You are looking to control the power sent to the arm motors proportionally… which is the P in PID. It doesn’t have to be super complicated. Here is an example of a task to apply P control to an arm motor based on potentiometer values:

// PD control constants
static float armP_Kp = 0.28; // arm proportion
static int max_Error = 25; 		// maximum error allowed

int armTarget; // global variable that holds the desired arm potentiometer value

task armControl()
	while (true)
		// calculate armError... how far is the arm from armTarget
		int armError = (armTarget - SensorValue[arm_Pot]); 
		if (abs(armError) > max_Error) // if pot value is off by max_Error+
			int armPower = (armP_Kp * armError); // P control for arm motor

			// set motors to armPower
			motor[arm_R1] = motor[arm_R2] = motor[arm_R3] = armPower; 
			motor[arm_L1] = motor[arm_L2] = motor[arm_L3] = armPower;
		wait1Msec(25); // don't hog cpu

task main()

	while (true)
		// arm control on 8
		if (vexRT[Btn8R] == 1) {armTarget = 3450;}
		if (vexRT[Btn8U] == 1) {armTarget = 1900;}
		if (vexRT[Btn8L] == 1) {armTarget = 1200;}
		if (vexRT[Btn8D] == 1) {armTarget = 1000;}

This is relatively simple control, and will not work as well as full PID. You will need to fiddle with the value for the armP_Kp constant to work for your particular bot. You might also find you want to limit armPower when the arm is moving down. This control will likely overshoot going down, then adjust itself back to the target.

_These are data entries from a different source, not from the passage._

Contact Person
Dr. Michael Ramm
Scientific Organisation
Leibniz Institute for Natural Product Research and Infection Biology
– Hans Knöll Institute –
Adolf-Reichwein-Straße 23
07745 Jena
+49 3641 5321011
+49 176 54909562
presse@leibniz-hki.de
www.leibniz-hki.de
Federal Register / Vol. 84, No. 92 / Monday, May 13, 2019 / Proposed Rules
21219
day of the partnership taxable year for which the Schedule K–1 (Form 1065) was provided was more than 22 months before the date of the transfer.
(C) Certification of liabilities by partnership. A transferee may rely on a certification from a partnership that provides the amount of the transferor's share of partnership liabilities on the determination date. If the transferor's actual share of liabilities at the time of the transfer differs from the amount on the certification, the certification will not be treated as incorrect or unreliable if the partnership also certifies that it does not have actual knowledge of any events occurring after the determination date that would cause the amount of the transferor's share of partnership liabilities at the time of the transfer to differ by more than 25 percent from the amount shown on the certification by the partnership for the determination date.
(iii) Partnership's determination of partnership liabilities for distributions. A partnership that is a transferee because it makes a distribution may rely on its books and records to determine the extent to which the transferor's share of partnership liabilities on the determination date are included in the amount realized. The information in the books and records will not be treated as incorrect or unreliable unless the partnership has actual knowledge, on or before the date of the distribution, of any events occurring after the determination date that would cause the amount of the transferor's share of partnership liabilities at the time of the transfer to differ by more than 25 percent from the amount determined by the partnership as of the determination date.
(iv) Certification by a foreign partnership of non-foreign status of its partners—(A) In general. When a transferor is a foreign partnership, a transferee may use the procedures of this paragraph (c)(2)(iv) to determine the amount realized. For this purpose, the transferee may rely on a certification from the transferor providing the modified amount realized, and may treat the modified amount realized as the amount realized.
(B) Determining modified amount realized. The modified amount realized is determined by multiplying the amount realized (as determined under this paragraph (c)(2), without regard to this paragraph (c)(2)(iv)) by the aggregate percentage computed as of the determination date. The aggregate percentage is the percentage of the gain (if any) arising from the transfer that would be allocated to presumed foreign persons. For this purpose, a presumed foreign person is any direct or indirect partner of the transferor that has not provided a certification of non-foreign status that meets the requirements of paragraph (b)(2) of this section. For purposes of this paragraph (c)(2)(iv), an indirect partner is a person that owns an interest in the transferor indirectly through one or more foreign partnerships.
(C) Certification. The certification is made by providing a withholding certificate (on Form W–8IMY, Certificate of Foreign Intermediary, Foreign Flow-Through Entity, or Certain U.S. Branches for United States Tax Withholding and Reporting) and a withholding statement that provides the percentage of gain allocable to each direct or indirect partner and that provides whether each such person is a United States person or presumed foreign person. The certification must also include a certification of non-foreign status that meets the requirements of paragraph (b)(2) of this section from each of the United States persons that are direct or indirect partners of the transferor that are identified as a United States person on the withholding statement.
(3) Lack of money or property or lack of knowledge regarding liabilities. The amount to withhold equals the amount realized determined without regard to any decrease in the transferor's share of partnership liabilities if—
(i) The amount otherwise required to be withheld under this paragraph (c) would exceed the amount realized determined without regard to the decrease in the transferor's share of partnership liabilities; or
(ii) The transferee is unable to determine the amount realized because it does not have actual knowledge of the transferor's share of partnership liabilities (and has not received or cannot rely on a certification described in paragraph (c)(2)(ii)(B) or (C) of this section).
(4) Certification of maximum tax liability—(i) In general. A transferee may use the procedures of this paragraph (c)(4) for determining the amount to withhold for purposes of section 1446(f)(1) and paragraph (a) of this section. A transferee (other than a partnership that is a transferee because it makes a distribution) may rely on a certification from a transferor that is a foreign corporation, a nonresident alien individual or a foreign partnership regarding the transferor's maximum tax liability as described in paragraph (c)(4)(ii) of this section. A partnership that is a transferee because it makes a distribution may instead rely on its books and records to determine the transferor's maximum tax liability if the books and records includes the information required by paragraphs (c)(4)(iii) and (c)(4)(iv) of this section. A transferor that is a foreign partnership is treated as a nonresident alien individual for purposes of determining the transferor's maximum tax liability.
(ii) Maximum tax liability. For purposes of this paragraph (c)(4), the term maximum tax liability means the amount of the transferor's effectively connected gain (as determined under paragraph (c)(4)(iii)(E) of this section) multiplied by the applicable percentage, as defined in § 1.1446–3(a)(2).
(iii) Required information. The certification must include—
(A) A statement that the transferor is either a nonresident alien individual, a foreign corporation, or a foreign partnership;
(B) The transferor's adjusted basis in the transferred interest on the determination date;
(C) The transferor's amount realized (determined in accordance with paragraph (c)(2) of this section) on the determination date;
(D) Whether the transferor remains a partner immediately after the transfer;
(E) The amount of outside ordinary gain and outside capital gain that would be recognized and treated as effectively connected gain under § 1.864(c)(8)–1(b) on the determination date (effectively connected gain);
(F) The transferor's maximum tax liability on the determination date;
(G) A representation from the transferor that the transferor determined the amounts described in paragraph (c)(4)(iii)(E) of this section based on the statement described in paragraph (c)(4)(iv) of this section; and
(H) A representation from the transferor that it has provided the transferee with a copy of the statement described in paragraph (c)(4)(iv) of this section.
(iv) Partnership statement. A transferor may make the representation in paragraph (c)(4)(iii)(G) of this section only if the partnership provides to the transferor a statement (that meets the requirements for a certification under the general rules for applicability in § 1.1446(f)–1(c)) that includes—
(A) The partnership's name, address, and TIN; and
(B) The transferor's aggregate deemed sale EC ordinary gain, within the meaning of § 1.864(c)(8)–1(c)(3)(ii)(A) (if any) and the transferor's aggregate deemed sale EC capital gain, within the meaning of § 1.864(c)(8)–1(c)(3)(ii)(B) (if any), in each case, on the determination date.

Also, if you’re having trouble getting consistent values, consider working with the reading divided by 10. It’s generally still precise enough, but the values become less noisy.

PID does work well for arm control. The down direction does have the help of gravity along the way, so a second set of constants and additional tuning can be an option to fix that. More rubber bands is another method, but not always feasible.

But that example should work very well. Start with a small armP_Kp and work up from there. 0.15 is a good low number on arms. Arm values on a P controller that I have seen our kids do were in the 0.2 - 0.35 range depending upon the arm.

I have a question. I have the exact same program but I am not able to stop an arm with a potentiometer at resting position. What do you all suggest?

@PNayak Do you mean the arm is swinging past the desired point over and over? If that is the case, you need to adjust the P constant until it meets the goal. The code I posted above has run correctly on an actual bot. If I were to change the constant to .5, it would fail comically.

If you are using something like PID control, it will reach the target while the motors are at some low value and the arm will rest in that position with the motors remaining at that value. In fact, if you forcibly lift or lower the arm, it will return to the last target value.

I guess I don’t understand what your exact problem is, but hope this reply might steer you in the right direction.